Requiem
pour la terre
1. Lune de miel
Aéroport John F. Kennedy, New York.
Un agent de bord d’Olympic Airways priait les retardataires du vol 411 en partance pour Athènes de se rendre immédiatement au quai d’embarquement numéro 5.
Malgré ce dernier avertissement, Dani et Catherine ne bronchaient pas, préférant faire le pied de grue devant le comptoir d’enregistrement des bagages, dans l’espoir de voir arriver Laurana, leur gardienne attitrée.
— Est-ce que tu la vois ? dit Catherine après avoir inspecté toutes les silhouettes de son regard scrutateur.
— Ne t’inquiète donc pas, elle va bien finir par arriver.
— Tu ne la connais pas aussi bien que moi. Occupée comme elle est avec son double emploi, elle ne trouvera peut-être pas le temps de venir chercher nos clés. Ça fait maintenant un mois que nous sommes installés dans notre nouvel appart et elle n’a même pas pris la peine de venir nous visiter. J’espère au moins qu’elle saura faire fonctionner nos nouveaux électro.
— Hé ! Catherine, regarde là-bas, dit-il en pointant son index vers la rampe de l’escalier mécanique.
— Oui, c’est elle ! La voilà enfin. Pas trop tôt Laurana. Vite, cours, on est ici ! criait-elle en brandissant les bras au-dessus de sa tête.
Hors d’haleine, Laurana s’arrêta quelques instants, puis reprit sa course effrénée. Une fois rendue à portée de voix, elle leur présenta ses excuses :
— Je suis vraiment désolée de mon retard, leur dit-elle haletante. J’ai dû faire des heures supp. Donnez-moi vite vos clés et écrivez-moi le code de votre système d’alarme.
Encore essoufflée, elle leur souhaita de faire un très beau voyage et les encouragea à célébrer avec faste leurs noces de coton.
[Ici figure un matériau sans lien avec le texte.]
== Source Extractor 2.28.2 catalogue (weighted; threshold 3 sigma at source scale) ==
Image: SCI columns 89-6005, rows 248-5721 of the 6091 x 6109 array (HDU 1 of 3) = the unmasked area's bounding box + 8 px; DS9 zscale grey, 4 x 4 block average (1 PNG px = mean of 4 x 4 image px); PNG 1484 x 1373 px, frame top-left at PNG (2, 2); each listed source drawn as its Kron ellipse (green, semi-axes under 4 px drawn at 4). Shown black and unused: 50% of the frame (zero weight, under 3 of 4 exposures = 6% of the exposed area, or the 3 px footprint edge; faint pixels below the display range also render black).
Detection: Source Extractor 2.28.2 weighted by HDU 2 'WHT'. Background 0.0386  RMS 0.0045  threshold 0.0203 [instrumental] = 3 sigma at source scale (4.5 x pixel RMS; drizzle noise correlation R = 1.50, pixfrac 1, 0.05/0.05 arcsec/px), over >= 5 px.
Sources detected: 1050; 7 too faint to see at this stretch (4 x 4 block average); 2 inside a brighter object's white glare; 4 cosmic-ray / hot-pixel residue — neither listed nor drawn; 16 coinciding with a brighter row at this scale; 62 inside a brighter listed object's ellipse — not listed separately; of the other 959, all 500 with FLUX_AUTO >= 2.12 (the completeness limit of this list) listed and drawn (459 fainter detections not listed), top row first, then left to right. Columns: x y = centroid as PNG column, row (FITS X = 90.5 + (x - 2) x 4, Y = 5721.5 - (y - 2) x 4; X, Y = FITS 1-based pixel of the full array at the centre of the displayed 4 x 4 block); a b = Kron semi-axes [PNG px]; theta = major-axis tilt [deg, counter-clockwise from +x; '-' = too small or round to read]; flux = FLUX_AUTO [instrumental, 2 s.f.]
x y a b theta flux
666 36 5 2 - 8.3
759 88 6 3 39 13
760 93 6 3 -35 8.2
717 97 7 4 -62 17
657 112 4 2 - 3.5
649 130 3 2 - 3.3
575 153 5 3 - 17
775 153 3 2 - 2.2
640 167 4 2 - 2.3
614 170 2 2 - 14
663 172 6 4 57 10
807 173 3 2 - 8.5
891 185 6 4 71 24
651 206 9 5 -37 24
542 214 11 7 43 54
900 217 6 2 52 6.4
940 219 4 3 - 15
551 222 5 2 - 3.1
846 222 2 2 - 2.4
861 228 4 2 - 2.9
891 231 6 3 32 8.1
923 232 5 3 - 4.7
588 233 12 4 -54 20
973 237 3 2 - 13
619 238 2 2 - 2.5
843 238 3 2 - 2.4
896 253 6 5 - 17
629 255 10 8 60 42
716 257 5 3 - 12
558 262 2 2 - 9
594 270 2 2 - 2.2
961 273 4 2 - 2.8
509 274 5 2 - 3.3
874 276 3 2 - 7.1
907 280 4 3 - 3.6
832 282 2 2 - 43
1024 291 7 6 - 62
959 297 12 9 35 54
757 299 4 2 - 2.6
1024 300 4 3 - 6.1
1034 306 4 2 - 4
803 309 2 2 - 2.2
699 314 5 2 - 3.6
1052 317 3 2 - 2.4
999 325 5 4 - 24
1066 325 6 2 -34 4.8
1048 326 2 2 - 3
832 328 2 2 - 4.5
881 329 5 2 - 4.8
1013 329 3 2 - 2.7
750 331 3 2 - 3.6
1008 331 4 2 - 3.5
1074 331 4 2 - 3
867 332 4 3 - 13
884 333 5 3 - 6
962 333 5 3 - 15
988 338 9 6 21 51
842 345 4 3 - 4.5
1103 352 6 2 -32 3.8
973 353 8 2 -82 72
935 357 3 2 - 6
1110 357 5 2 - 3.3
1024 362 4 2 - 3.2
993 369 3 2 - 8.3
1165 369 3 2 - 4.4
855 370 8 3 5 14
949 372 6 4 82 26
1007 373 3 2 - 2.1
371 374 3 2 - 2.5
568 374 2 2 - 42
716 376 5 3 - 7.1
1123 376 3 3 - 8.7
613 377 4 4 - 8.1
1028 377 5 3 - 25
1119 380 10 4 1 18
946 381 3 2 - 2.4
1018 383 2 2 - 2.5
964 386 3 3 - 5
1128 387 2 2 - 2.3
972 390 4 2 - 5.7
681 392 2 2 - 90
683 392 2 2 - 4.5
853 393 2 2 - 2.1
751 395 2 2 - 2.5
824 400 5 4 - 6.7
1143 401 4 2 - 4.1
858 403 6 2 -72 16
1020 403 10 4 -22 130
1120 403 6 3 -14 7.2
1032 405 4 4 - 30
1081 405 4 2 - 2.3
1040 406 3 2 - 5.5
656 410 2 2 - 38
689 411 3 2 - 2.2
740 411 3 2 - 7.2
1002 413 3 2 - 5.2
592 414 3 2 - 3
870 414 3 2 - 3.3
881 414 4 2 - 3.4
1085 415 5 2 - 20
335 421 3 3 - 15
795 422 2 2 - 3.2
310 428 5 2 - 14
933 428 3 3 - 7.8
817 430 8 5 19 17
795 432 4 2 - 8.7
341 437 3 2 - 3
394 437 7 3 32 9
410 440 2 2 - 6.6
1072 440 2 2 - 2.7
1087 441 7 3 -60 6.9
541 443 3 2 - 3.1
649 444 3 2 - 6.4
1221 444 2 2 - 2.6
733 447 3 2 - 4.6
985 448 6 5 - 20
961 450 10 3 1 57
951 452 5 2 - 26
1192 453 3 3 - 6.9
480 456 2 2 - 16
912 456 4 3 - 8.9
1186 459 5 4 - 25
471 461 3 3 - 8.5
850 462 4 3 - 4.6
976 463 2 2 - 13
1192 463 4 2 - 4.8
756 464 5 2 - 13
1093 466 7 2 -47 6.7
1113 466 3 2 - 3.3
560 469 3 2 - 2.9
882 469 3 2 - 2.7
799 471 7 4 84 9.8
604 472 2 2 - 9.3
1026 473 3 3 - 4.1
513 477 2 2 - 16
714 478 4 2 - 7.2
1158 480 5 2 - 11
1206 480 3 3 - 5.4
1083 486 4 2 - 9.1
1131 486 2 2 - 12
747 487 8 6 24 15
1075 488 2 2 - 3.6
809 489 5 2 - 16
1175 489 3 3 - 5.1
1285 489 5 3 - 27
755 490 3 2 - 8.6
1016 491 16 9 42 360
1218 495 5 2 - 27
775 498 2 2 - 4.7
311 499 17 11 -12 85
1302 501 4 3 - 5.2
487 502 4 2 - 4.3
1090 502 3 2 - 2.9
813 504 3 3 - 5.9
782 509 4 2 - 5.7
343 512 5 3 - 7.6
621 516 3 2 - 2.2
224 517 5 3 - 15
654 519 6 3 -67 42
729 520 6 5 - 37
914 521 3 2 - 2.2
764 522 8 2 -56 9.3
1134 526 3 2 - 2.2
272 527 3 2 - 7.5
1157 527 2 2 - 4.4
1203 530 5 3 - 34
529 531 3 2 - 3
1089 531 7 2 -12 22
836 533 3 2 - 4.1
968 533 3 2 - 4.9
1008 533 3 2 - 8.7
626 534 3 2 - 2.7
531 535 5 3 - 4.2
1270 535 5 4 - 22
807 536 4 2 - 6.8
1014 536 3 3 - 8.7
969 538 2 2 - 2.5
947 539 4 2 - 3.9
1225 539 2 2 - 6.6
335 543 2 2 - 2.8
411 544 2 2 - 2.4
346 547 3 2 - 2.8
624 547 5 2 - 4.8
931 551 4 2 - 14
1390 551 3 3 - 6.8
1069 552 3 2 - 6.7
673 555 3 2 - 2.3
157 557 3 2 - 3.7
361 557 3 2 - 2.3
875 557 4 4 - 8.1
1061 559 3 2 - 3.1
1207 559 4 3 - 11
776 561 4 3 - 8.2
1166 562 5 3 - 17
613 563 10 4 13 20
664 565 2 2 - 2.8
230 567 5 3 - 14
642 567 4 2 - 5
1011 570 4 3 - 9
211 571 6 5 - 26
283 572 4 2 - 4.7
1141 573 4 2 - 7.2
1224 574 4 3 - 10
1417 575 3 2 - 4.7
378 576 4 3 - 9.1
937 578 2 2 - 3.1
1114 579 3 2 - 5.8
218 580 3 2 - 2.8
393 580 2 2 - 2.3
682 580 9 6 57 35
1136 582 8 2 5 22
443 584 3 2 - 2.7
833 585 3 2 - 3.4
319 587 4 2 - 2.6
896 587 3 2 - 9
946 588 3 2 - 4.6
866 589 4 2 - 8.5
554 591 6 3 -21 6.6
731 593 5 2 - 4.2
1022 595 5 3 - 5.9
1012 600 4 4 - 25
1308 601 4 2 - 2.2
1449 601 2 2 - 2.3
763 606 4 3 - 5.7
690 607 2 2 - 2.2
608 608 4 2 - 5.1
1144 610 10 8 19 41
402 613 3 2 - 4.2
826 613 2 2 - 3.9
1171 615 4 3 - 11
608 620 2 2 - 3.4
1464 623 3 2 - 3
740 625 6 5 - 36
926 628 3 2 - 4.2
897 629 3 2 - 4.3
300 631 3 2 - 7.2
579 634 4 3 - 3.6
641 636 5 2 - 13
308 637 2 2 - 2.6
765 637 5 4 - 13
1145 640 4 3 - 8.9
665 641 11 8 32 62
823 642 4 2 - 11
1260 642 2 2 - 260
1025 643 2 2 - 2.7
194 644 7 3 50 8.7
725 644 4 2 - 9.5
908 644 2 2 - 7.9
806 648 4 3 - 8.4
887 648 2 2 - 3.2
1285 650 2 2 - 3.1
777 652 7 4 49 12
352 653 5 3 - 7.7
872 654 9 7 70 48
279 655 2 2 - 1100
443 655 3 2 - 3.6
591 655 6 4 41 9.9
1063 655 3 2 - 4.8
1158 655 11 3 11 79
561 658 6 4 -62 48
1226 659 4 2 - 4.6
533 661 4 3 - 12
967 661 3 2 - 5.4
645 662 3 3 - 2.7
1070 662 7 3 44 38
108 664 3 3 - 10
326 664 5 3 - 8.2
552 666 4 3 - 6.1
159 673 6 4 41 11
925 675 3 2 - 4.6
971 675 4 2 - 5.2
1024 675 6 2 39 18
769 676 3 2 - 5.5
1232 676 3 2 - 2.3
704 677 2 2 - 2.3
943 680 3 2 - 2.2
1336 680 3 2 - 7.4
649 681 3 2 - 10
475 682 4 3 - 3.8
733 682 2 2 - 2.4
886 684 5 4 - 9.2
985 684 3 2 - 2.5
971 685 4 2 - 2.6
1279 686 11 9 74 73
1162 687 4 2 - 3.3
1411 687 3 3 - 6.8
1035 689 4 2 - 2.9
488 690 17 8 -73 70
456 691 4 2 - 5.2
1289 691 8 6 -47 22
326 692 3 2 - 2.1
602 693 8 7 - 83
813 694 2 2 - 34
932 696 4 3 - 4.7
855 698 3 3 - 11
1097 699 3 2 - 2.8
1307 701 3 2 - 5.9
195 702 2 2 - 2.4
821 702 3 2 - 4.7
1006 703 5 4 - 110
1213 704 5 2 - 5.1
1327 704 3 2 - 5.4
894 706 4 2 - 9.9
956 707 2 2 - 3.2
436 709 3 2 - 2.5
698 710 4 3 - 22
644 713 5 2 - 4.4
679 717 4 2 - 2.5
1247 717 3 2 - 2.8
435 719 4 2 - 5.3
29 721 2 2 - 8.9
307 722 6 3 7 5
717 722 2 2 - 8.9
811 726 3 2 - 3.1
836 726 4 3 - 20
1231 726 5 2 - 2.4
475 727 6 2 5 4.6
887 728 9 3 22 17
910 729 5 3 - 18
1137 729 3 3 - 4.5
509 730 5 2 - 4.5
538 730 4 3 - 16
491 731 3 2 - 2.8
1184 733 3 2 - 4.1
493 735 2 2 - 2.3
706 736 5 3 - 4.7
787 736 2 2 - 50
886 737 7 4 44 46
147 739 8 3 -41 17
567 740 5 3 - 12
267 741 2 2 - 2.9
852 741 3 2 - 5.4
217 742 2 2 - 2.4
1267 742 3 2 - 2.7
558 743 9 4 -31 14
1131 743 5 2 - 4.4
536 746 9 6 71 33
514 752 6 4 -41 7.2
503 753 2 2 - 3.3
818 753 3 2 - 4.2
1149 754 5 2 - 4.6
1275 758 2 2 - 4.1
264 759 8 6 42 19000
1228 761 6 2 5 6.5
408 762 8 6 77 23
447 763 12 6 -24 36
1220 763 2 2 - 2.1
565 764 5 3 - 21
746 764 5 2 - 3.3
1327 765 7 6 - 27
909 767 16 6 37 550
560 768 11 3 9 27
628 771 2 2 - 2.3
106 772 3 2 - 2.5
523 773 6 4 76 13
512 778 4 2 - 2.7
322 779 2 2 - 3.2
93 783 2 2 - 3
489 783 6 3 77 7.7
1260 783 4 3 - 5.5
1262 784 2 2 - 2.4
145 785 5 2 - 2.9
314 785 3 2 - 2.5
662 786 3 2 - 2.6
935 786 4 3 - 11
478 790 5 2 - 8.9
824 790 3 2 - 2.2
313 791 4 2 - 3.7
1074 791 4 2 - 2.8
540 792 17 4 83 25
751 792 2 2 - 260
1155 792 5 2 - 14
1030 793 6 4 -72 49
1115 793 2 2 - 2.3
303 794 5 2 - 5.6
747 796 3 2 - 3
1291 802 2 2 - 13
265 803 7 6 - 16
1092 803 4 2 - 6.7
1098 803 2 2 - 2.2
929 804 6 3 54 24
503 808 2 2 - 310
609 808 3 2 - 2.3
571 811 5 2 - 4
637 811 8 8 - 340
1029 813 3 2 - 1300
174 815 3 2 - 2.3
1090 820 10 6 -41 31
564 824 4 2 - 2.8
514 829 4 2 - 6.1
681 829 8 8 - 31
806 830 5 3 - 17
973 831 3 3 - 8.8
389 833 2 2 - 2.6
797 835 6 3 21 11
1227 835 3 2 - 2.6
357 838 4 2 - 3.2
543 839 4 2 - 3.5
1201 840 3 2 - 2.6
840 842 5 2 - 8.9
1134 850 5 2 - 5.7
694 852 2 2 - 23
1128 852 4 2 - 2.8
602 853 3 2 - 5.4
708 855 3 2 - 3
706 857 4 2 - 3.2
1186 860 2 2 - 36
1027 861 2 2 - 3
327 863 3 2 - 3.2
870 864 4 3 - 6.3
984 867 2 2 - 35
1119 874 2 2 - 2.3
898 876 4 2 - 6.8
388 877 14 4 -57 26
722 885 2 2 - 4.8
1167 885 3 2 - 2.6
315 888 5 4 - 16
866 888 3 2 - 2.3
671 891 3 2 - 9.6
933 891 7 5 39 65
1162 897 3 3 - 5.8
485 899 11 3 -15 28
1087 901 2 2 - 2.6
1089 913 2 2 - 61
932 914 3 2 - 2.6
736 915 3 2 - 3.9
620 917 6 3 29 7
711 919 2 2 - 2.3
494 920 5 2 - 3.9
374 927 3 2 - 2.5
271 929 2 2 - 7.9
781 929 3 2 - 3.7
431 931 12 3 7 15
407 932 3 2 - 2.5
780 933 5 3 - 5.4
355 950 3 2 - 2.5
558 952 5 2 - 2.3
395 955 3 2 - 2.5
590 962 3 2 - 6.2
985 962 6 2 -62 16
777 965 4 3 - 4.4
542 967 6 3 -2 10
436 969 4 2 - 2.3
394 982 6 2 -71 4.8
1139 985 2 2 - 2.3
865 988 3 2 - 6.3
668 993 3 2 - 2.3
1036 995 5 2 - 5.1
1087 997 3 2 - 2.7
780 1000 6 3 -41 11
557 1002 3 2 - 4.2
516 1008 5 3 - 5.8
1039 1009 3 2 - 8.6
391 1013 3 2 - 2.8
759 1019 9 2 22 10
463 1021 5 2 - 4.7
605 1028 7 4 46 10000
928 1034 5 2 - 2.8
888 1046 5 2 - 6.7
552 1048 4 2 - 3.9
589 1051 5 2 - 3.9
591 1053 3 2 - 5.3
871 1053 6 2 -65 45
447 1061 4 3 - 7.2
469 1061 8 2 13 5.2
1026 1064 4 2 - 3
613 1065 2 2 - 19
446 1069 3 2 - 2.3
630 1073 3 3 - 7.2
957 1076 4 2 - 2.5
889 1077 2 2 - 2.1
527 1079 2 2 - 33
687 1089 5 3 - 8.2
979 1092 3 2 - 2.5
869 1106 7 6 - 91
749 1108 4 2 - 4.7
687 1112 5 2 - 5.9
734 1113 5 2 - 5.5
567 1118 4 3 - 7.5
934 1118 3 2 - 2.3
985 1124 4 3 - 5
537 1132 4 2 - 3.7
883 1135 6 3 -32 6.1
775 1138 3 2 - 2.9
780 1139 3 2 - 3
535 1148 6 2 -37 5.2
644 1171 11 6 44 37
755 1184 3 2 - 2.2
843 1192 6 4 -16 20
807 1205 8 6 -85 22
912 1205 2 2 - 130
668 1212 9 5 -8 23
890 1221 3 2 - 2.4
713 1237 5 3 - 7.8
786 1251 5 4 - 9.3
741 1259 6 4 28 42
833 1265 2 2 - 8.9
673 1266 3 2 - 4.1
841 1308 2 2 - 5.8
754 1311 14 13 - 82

Sur ces bons vœux qui paraissaient pourtant sincères, Catherine s’empressa de la remercier en sachant fort bien que la jalousie lui transpirait par tous les pores. La pauvre Laurana ne pourrait jamais, faute d’argent, faire un si beau voyage, et elle en pâtissait maladivement. Mais l’heure n’était plus à l’étude des troubles caractériels de Laurana, le temps pressait. Sentant le regard courroucé du responsable de l’embarquement braqué sur elle, Catherine comprit l’urgence de faire ses adieux.
— Laurana, prends bien soin de notre Cachemire.
— Certainement. Pars en paix et ne t’inquiète pas : je trouverai bien ce qu’il lui faut. Pressez-vous, le steward vous attend.
— À dans quinze jours ! J’espère que la date de notre retour ne sera pas renvoyée aux calendes grecques à cause d’attentats terroristes ou de Dieu sait quoi, mâchonnait-elle la tête enfouie dans son sac, fouillant pour mettre la main sur les billets.
— Arrête de chercher, je les ai, dit Dani en se penchant pour ramasser leurs bagages à main. Mets fin à tes adieux et suis-moi.
Après une dernière accolade qui n’en finissait plus, Catherine le rejoignit en courant. Les deux vacanciers disparurent dans la foule.
Laurana, gênée de s’immiscer dans leur intimité avant le décollage de leur Boeing 747, décida d’aller déguster un verre de bénédictine au bar de l’aérogare. Mais dès que le vol 411 s’ébranla sur le tarmac, elle déposa sa consommation sur le comptoir, ramassa ses valises et, d’un pas assuré, longea les longs couloirs en regardant les logos des compagnies aériennes. Une fois rendue à l’emplacement réservé aux « Yellow cabs », elle y héla un taxi qui la conduisit à l’angle de la 56e rue et de la 5e avenue.
Arrivée devant leur gratte-ciel, elle étouffa ses cris de joie. Ça alors ! pensa-t-elle, si j’avais su que c’était ce gratte-ciel-ci, j’serais venue le visiter bien avant. Ma fille, ne montre pas au chauffeur que tu y mets les pieds pour la première fois. Fais la blasée.
La nouvelle résidante, nez en l’air, traversa le vestibule en exhibant d’un geste d’habitué la clé numéro 4624 au vigile de l’entrée. Rendue à son sanctuaire niché au 46e étage et éblouie par tant de richesse, elle s’en voulait d’avoir refusé les invitations que Catherine lui avait adressées le mois dernier. Dès l’ouverture de la porte, elle resta bouche bée. Elle était incapable d’embrasser du regard la vaste salle de séjour aux teintes rosées, d’où émanait une note de gaieté. Leur ancien appartement était beau, très beau même, mais celui-ci est… J’ai oublié le mot. Ah oui ! Ça me revient… cossu.